** Tasks to carry out **
a) Answer these questions using the Harry Potter review.
(i) Which scene did Lila say was the scariest?
(ii) What scene terrified Oscar?
(iii) What was Oscar's favorite scene?
b) Reproduce the section of the Harry Potter review that starts with "Yes, it had" and goes on through "they couldn't handle.".
c) Decide whether each statement agrees with the Harry Potter review. Answer yes or no, and quote the words that decide it.
(i) Iris thought the maze scene was the worst.
(ii) Only some of the children were allowed to go to the film.
(iii) The fourth book was lighter in tone than the earlier ones.

With her fourth Harry Potter book, J. K. Rowling took a decidedly darker turn. The evil Voldemort finally shows up in the flesh, with murder and gothic gore figuring into the process. It's a scary and exciting ending, upping the ante of the whole series.

We wondered how appropriate it would be for our children, both read to them and now on the screen. But there would have been tantrums had some been allowed to go while others weren't, so we caved, and off the whole family went.

Yes, it had scary parts. Lila, 9, said the climactic Voldemort scene was the scariest. Iris, 6, felt the maze scene was worst, and that the Dark Lord wasn't so bad. Oscar, 3, was terrified by an underwater scene with creepy mer-people and octopi. But it was nothing they couldn't handle.

Along the way, it was slam-bang folderol, from an opening send-up of big-league sports, to a fabulous chase scene with a dragon, and a gaggle of outstanding Brits hamming it up. Oscar's favorite scene was a big fire (you know boys and destruction). Lila and Iris liked Harry and Moaning Mrytle in a bathtub.

[Data entries]
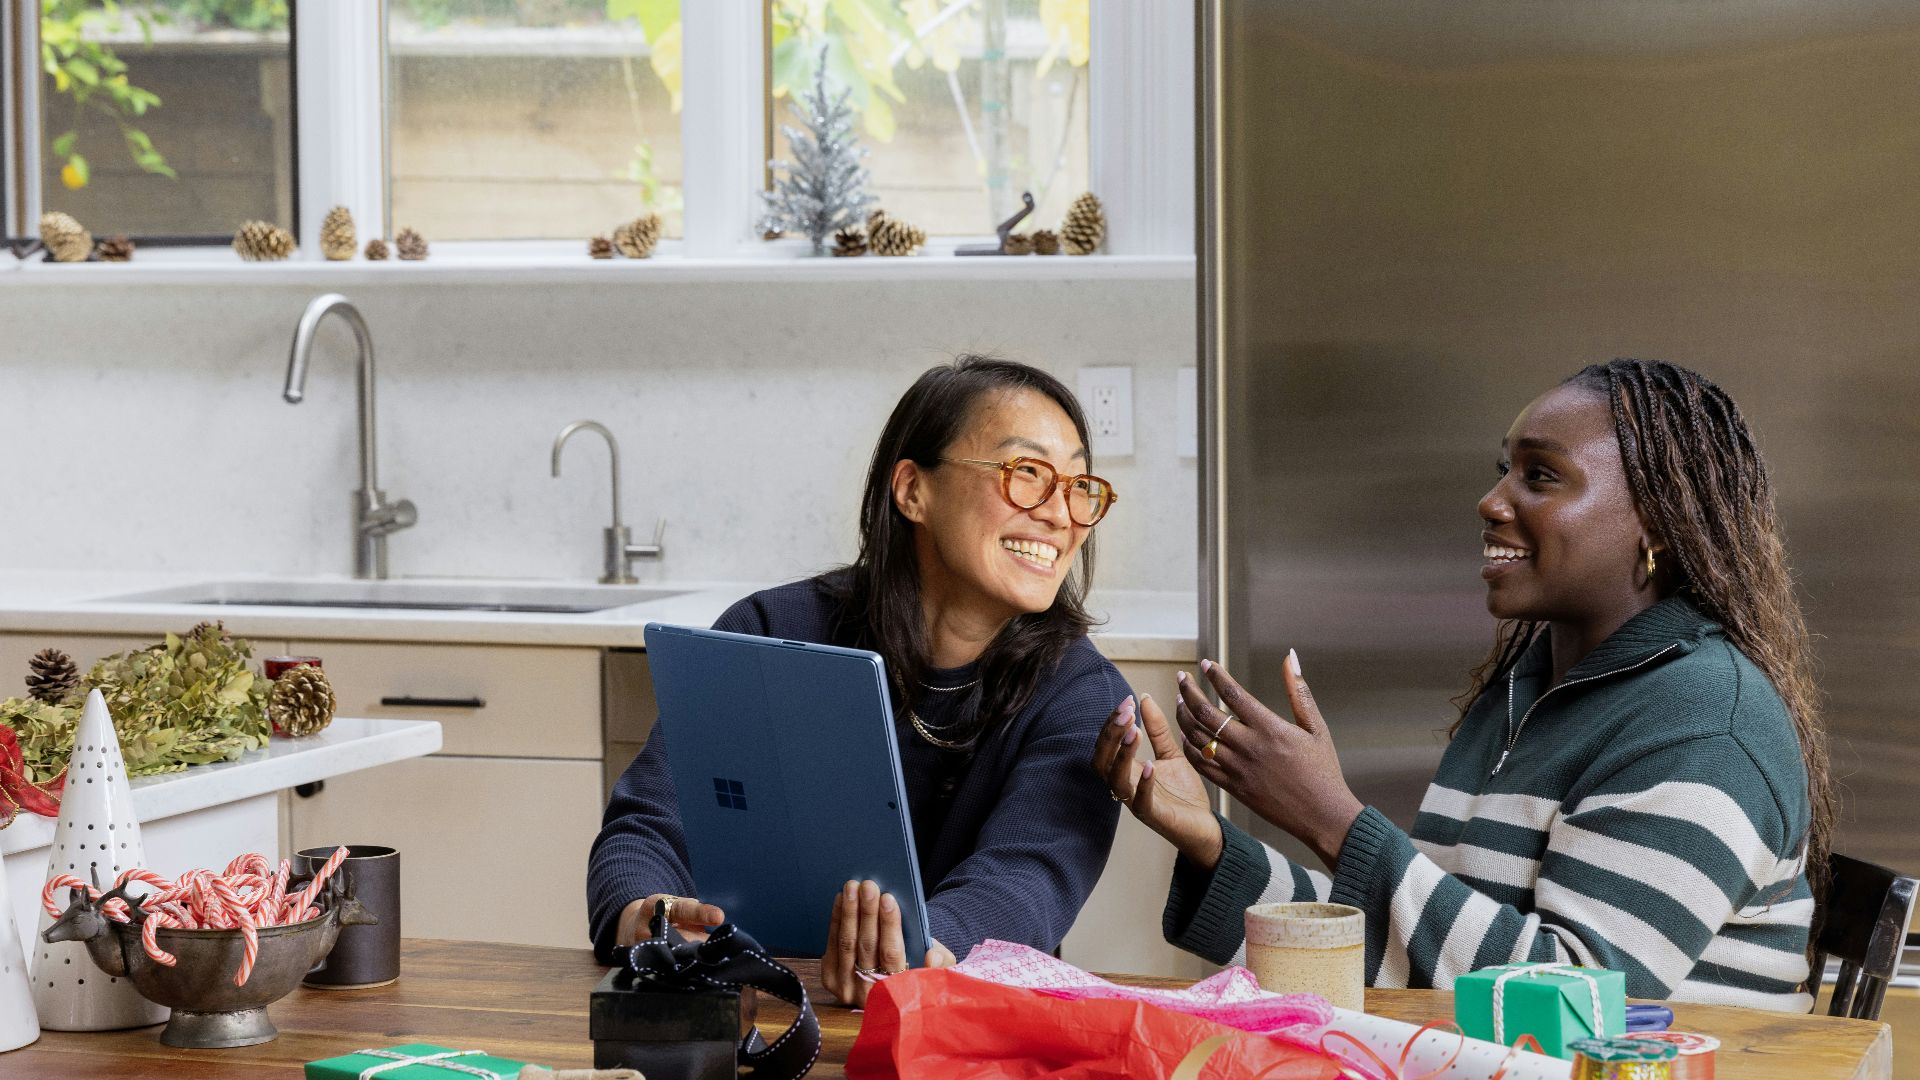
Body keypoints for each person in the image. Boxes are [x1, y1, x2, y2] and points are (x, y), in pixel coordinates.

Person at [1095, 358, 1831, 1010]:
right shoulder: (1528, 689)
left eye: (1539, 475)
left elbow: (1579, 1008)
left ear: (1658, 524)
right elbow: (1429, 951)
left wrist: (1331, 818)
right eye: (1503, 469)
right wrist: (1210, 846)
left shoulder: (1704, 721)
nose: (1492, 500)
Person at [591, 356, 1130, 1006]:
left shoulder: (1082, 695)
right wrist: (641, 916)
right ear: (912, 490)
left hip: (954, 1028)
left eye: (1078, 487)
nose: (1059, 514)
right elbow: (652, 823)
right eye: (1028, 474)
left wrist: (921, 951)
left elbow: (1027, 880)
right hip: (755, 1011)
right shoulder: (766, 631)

** Responses to the tasks **
a)
(i) The climactic Voldemort scene.
(ii) An underwater scene with creepy mer-people and octopi.
(iii) A big fire.

b)
Yes, it had scary parts. Lila, 9, said the climactic Voldemort scene was the scariest. Iris, 6, felt the maze scene was worst, and that the Dark Lord wasn't so bad. Oscar, 3, was terrified by an underwater scene with creepy mer-people and octopi. But it was nothing they couldn't handle.

c)
(i) Yes: "Iris, 6, felt the maze scene was worst"
(ii) No: "so we caved, and off the whole family went."
(iii) No: "J. K. Rowling took a decidedly darker turn."